Net Worth Update – December 2017
The year 2017 is now (well and truly) over, and it is well past time for another net worth checkup. If you are not familiar with net worth, the idea is to calculate how much your possessions are worth if you had to consolidate everything at current value right now. To calculate it, you take everything you own, work out how much it is worth, and add it up. You then subtract from that number anything you owe people (like home loan, car loan etc). That gives you a final number called your net worth.
The second half of 2017 (and the start of 2018) have flown by. Part of the reason if that we finally managed to get someone to do our bathroom renovation (although you can read more about that in my upcoming goals post).
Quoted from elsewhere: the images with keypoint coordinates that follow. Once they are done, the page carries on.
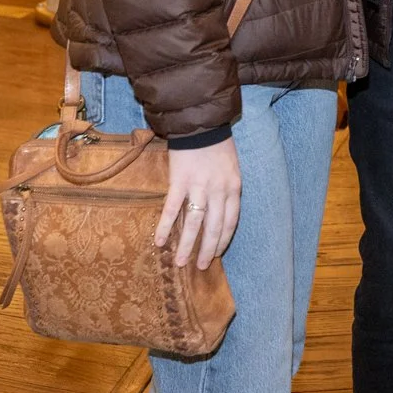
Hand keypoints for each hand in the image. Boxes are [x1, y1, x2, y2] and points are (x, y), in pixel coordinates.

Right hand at [157, 139, 240, 270]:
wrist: (201, 125)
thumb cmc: (218, 146)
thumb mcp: (232, 169)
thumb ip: (227, 191)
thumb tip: (220, 213)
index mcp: (233, 188)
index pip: (230, 222)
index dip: (223, 241)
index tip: (215, 255)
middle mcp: (218, 191)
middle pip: (214, 228)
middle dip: (206, 250)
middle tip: (199, 267)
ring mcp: (199, 187)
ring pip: (194, 223)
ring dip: (187, 245)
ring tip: (180, 263)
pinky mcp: (180, 181)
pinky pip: (172, 209)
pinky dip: (165, 226)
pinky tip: (159, 241)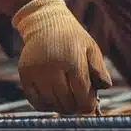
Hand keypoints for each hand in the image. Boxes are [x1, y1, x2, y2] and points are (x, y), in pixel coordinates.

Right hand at [12, 0, 112, 114]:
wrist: (45, 22)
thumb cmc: (72, 37)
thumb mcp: (91, 48)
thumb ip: (100, 69)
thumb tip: (105, 87)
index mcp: (73, 60)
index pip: (82, 95)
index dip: (88, 106)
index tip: (90, 108)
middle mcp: (52, 67)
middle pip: (66, 102)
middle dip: (75, 107)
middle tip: (79, 104)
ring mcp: (36, 72)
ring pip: (51, 104)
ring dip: (61, 107)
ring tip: (67, 101)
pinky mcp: (25, 75)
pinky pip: (36, 102)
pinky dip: (46, 105)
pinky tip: (53, 99)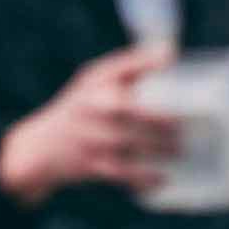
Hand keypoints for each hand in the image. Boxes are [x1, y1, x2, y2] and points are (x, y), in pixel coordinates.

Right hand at [0, 42, 180, 204]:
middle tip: (186, 123)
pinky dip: (143, 177)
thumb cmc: (80, 108)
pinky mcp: (91, 164)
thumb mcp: (95, 82)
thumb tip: (170, 50)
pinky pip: (121, 173)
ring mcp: (89, 136)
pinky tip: (163, 178)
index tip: (171, 60)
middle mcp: (90, 106)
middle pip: (129, 108)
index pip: (118, 66)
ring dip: (157, 147)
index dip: (143, 62)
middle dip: (159, 117)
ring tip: (181, 149)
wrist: (41, 147)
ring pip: (128, 141)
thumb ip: (131, 67)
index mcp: (94, 82)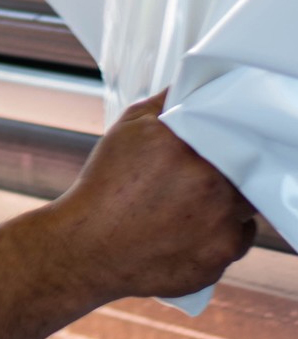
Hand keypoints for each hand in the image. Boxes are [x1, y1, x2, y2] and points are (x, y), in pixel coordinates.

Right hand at [44, 90, 255, 303]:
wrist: (91, 246)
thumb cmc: (105, 187)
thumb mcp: (127, 130)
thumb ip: (164, 104)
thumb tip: (191, 85)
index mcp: (184, 143)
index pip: (231, 125)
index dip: (227, 132)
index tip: (218, 137)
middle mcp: (209, 179)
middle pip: (244, 163)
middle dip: (226, 166)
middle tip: (198, 173)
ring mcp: (221, 219)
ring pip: (246, 199)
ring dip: (227, 197)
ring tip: (190, 201)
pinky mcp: (224, 253)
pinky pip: (241, 234)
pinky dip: (222, 229)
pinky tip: (191, 227)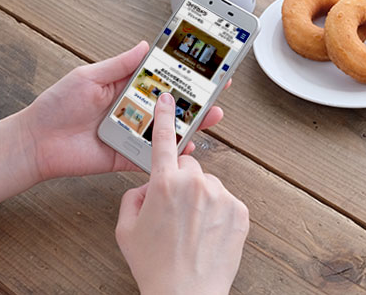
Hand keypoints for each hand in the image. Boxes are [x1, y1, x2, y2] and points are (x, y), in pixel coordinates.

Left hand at [23, 42, 227, 179]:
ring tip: (213, 114)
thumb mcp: (88, 76)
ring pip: (169, 130)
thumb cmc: (57, 105)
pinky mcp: (127, 157)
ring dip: (192, 123)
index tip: (204, 64)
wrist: (36, 142)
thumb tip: (145, 45)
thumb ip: (119, 64)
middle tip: (221, 88)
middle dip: (197, 97)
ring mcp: (133, 134)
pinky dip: (172, 154)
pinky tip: (189, 148)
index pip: (160, 77)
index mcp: (125, 87)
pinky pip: (154, 156)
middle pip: (172, 104)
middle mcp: (133, 110)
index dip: (182, 72)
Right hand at [115, 93, 248, 294]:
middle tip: (174, 212)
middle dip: (181, 183)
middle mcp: (195, 184)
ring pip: (208, 186)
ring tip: (192, 231)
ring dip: (201, 200)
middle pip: (188, 168)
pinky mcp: (240, 210)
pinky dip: (218, 213)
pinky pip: (225, 202)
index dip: (164, 117)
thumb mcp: (126, 229)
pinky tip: (207, 235)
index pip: (162, 141)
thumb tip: (149, 186)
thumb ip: (134, 197)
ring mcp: (221, 196)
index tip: (168, 98)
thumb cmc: (155, 266)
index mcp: (164, 184)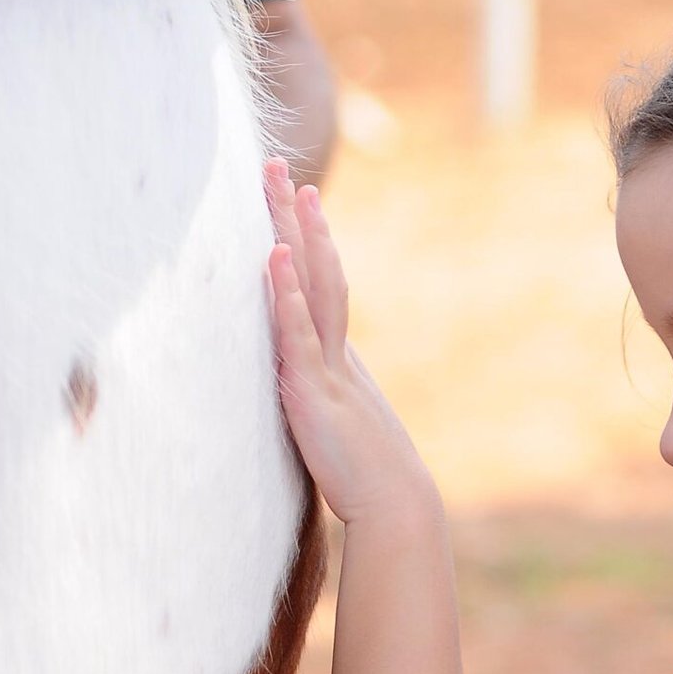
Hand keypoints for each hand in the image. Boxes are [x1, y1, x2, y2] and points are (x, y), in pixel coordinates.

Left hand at [264, 161, 432, 527]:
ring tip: (286, 189)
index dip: (309, 241)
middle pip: (318, 269)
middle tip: (278, 167)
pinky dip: (287, 293)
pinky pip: (299, 333)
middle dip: (297, 217)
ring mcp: (329, 367)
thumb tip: (310, 399)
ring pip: (312, 286)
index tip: (298, 199)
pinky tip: (277, 256)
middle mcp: (337, 352)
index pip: (321, 287)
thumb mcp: (336, 430)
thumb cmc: (367, 480)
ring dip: (296, 235)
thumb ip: (322, 405)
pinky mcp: (315, 391)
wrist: (395, 507)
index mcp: (340, 359)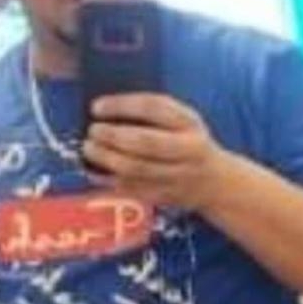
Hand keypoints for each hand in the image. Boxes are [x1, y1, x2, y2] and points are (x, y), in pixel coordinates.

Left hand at [83, 94, 229, 212]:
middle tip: (93, 131)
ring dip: (107, 159)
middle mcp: (185, 150)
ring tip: (89, 148)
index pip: (154, 108)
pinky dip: (108, 180)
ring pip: (137, 169)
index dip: (122, 106)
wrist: (213, 182)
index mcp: (189, 123)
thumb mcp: (183, 118)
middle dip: (113, 136)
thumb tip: (108, 109)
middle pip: (145, 142)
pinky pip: (132, 189)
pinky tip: (93, 171)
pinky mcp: (164, 196)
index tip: (97, 107)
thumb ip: (154, 112)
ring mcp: (175, 177)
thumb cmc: (188, 141)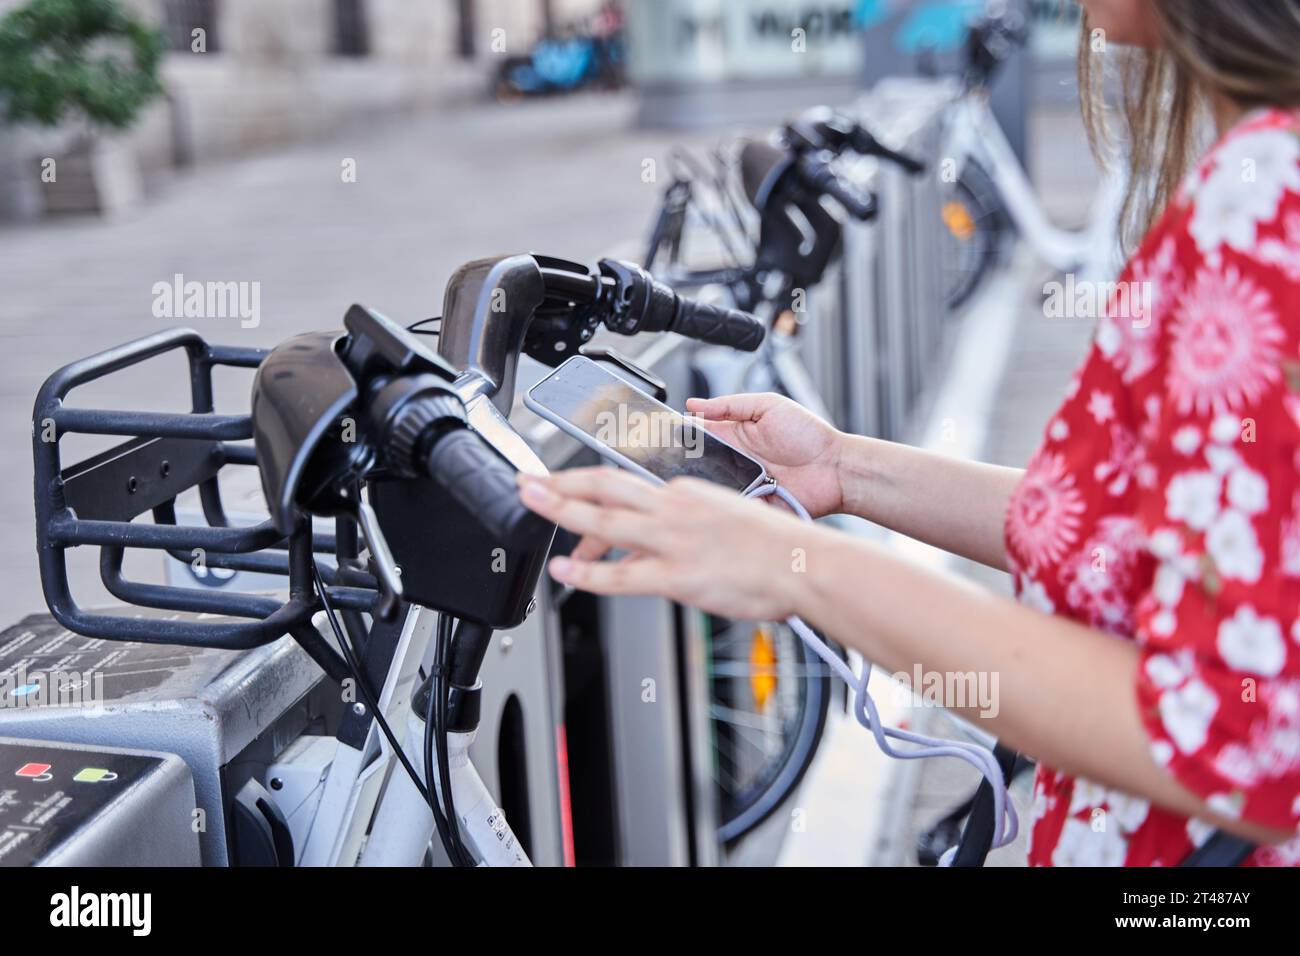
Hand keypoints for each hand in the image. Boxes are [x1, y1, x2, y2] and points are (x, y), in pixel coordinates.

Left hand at [517, 468, 814, 620]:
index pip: (625, 484)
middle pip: (604, 486)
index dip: (587, 487)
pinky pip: (622, 576)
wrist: (805, 563)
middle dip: (560, 482)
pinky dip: (588, 573)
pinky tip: (564, 571)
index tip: (564, 487)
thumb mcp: (725, 520)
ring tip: (530, 505)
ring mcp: (674, 540)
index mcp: (685, 493)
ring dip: (561, 511)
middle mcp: (674, 508)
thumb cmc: (777, 547)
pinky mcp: (679, 574)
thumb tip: (654, 548)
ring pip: (605, 520)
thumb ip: (684, 530)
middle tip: (527, 480)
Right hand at [686, 393, 843, 518]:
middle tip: (681, 461)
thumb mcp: (768, 406)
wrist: (836, 468)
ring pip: (711, 487)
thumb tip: (695, 405)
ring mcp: (742, 483)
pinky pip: (730, 506)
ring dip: (707, 484)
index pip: (698, 435)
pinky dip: (725, 503)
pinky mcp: (752, 505)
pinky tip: (725, 496)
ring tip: (705, 478)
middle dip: (689, 464)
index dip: (683, 436)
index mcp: (734, 435)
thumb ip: (730, 405)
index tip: (668, 435)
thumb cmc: (808, 434)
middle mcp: (734, 460)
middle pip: (699, 464)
Finances has been quite good over the last 6 months with most areas performing well (or at least well enough for me).
Well, here is how we have done over the last 6 months…
Net Worth – December 2017 – $1.42m
For those not keeping track, $1.42m is up about $70,000 from the middle of the year, which was itself up about $70k from the end of 2016. Once again I couldn’t be happier. Well I could have been happier, but having beaten my goals I defiantly feel happy enough.
That $70k was despite doing a bathroom renovation (which ended up costing just shy of $30k). Initially we were hoping to keep the cost down further, but a few different items got added in, as it made sense to do them together.
On to the graphs…
Onto the graphs, and first up we have the asset distribution graph.
The first time I looked at the graph, everything seemed flat to me. Slight change in Super, slight reduction in shared and bonds, and slight increase in fixed and cash. However looking at that blue line clearly shows that our house is making up less and less of our total net worth. At some point I may have to start removing some of the graphs history, as I don’t think I want any single asset class make up over 50% again (although any rental property will currently kill that idea).
Once again, my moving target is currently:
- 10-20% cash
- 30-50% shares (including both super and actual shares/bonds)
- 30-40% property (this will probably vary quickly as even a deposit is normally a large amount)
- 10% X-Factor investments (this area is currently not currently tracked individually , but is around 3% mixed with shares)
Everything is headed in the right direction. Now I just need to make some allowance for increasing the X-Factor. If things go well, I will have some blog posts about that in the not too distant future. The current and last half desired breakdown and assessment is below:
June 2017 Targets:
- 40% property (9.9% over, but single digits!)
- 45% equities
- 25% super (1% over, but starting to grow faster than expected)
- 20% shares & bonds (8% under, but heading in the right direction)
- 15% fixed interest and cash (1% under, and dropping a bit as shares and bonds grow)
December 2017 Targets:
- 40% property (7% over and getting close to that 40%)
- 45% equities
- 25% super (3% over, and grow faster than expected)
- 20% shares & bonds (9% under)
- 15% fixed interest and cash (1% under, up from last time, but rounding does wonders!)
Net Worth Totals
The second graph is the one with the actual numbers and net worth (the black line). Don’t get too hung up over the details, as everything is rounded – we are thinking big picture here.
I am glad to see the blue line remaining mostly flat. Not because I don’t want my house to go up in value (using my conservative estimates), but because at the moment we are not wanting either of the other two options to happen:
- a drop in value, which looks unlikely now, or
- a large increase from purchasing an investment property. I still don’t believe it is the right time.
The orange super line (401k for USA people), is still on the way up, and I still am trying to max out my contributions each year. I managed to totally screw up the calculations this time, and went well over the cap. Thankfully the government makes it easy for you to fix the error in one of two ways:
- Remove the excess amount, pay appropriate tax on it and put it in your pocket.
- Pay the extra tax to turn it into an post-tax (aka non-concessional) contribution.
I chose the second option, as the amount of money won’t make that much of a difference in or out of super, and it was easier to just pay the top-up tax.
Unfortunately the green and purple did not swap places as I had hoped. That should probably happen during the next 6 months, now that some of the renovations are out of the way. Our cash on hand (and low interest earning assets) are starting to cause problems as they edge towards $200k. After discussing it with my partner, we plan to move some of that money into bonds. The right bonds get 1.5 to 2 times the return, with some a little over 2 times. The down side is additional risk, however that risk can be somewhat mitigated by only selecting bonds in companies that are unlikely to default (or where the bonds have favourable terms should they default). One example is CBA; while they may have problems that cause their share price to drop if they cut dividends, that should not impact them paying the interest on their bonds.